Opened 19 months ago
Last modified 18 months ago
#59291 new enhancement
HTML API: Expose raw tag markup to support existing filters
Reported by: |
|
Owned by: | |
---|---|---|---|
Milestone: | Awaiting Review | Priority: | normal |
Severity: | normal | Version: | 6.4 |
Component: | HTML API | Keywords: | has-patch has-unit-tests |
Focuses: | Cc: |
Description
Many existing filters in Core (e.g. wp_targeted_link_rel
) pass segments of the raw HTML markup for matched tags where code implementing those hooks perform futher analyis on those segments. The HTML API attempts to hide the raw inner markup as much as possible, making it hard to provide full backwards compatability with these existing filters.

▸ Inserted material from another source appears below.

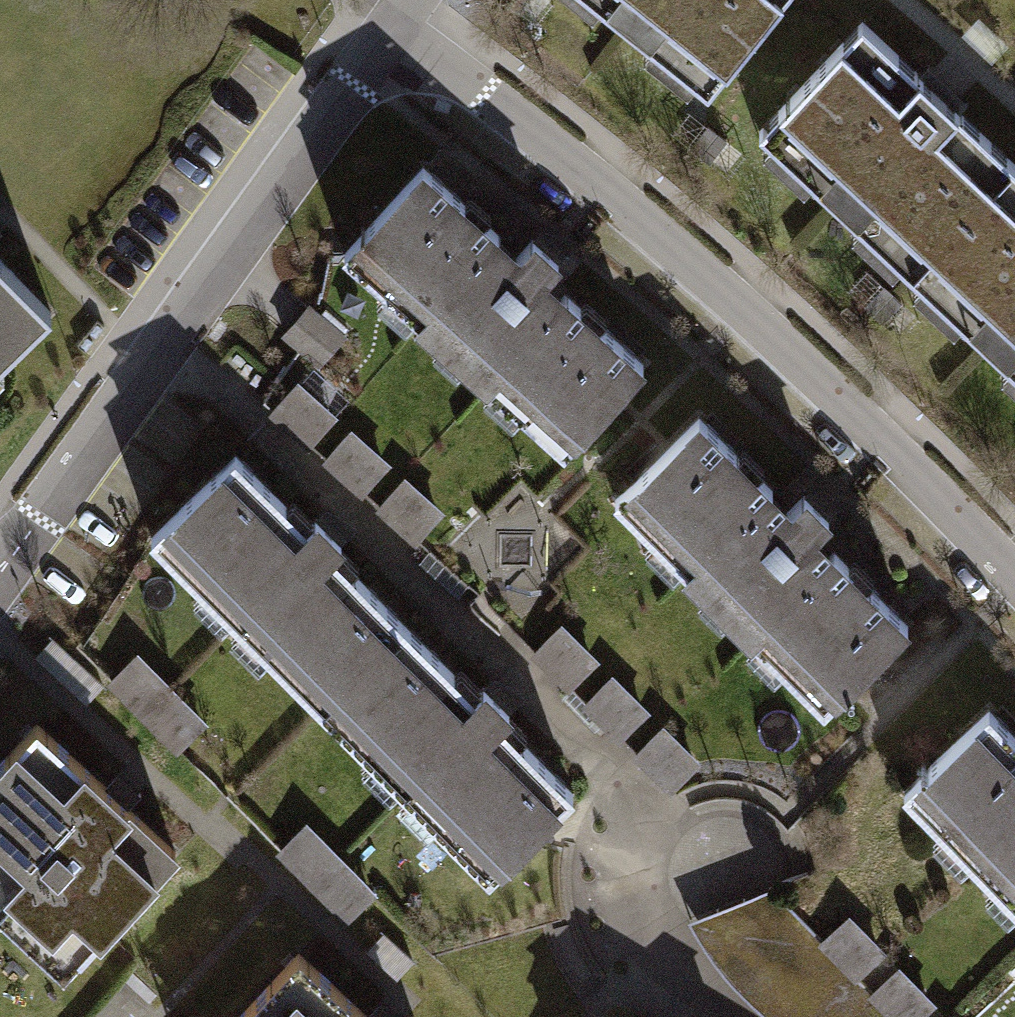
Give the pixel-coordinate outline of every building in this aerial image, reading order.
[(691,87),(764,0),(587,0),(691,87)] [(887,264),(996,154),(854,15),(745,125),(887,264)] [(887,264),(1014,391),(1014,174),(996,154),(887,264)] [(409,167),(339,240),(554,444),(623,371),(409,167)] [(37,309),(0,270),(0,344),(37,309)] [(310,435),(344,400),(304,361),(270,396),(310,435)] [(890,616),(680,419),(605,498),(815,695),(890,616)] [(388,618),(215,449),(132,535),(229,630),(304,704),(388,618)] [(579,685),(608,653),(567,615),(537,648),(579,685)] [(388,618),(304,704),(312,711),(395,793),(477,872),(561,787),(388,618)] [(181,747),(215,713),(143,640),(109,674),(181,747)] [(597,703),(630,729),(650,703),(617,678),(597,703)] [(963,697),(888,773),(1014,899),(1014,748),(963,697)] [(0,737),(0,901),(62,956),(170,836),(26,707),(0,737)] [(676,782),(706,746),(669,716),(639,752),(676,782)] [(349,914),(384,881),(315,810),(280,843),(349,914)] [(291,936),(217,1016),(380,1016),(291,936)] [(907,1016),(918,1016),(941,988),(902,956),(874,991),(907,1016)] [(958,1004),(945,1016),(970,1016),(958,1004)]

In this patch a new function is added which extracts the raw markup to maintain those existing behaviors. It requires a disclaimer to operate to try and encourage folks to use the structural and semantic methods provided by the HTML API.

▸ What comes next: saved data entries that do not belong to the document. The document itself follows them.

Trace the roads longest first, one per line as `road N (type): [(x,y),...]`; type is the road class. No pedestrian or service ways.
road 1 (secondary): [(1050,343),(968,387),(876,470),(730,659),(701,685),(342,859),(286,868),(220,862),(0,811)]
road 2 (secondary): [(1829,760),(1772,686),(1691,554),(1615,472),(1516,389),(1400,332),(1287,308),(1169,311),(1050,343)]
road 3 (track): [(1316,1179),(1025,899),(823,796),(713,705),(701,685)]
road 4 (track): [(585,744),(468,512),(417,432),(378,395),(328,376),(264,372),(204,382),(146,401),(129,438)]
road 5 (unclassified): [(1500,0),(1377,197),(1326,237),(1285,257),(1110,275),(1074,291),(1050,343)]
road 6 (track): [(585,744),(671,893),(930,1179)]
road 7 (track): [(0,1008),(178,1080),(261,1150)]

Where possible, existing code and filters should be updated so that they no longer depend on the raw HTML.
Change History (4)
This ticket was mentioned in PR #5143 on WordPress/wordpress-develop by @dmsnell.
19 months ago
#1
- Keywords has-unit-tests added
@Bernhard Reiter commented on PR #5143:
19 months ago
#2
Sadly needs a rebase now 🙈 Would you mind taking care of that? I'll land it tomorrow morning 😊
Trac ticket: #59291-trac
Many existing filters in Core pass segments of the raw HTML markup for matched tags where code implementing those hooks perform futher analyis on those segments. The HTML API attempts to hide the raw inner markup as much as possible, making it hard to provide full backwards compatability with these existing filters.
In this patch a new function is added which extracts the raw markup to maintain those existing behaviors. It requires a disclaimer to operate to try and encourage folks to use the structural and semantic methods provided by the HTML API.
Where possible, existing code and filters should be updated so that they no longer depend on the raw HTML.
## To Consider
We could canonicalize the output here using the HTML5 serialization algorithm. This implies writing all attributes as double-quoted strings with proper escaping. Whitespace between attributes and the tag name should be normalized. Characters are properly escaped and quoted. This is already trivial to reconstruct through the existing methods, but incurs a runtime cost.
In this patch I've opted to propose a RAW method to avoid that cost, particularly since this is designed to be used in places in Core that are running frequently and on all data (kses, formatting, etc…). Using the raw contents risks leaving "broken" markup broken, leaving existing breakages in place, but should not break existing code relying on those breakages.
If, on the other hand, we normalize the HTML, we could potentially close existing bugs that fail because of the typical kind of parsing failures, regexps looking for double-quoted attributes, etc…
We can introduce another function to generate the normalized output, but I am hesitant to make things look too easy and accidentally encourage people to work around the semantic methods in the HTML API in favor of "easier" regexp parsing.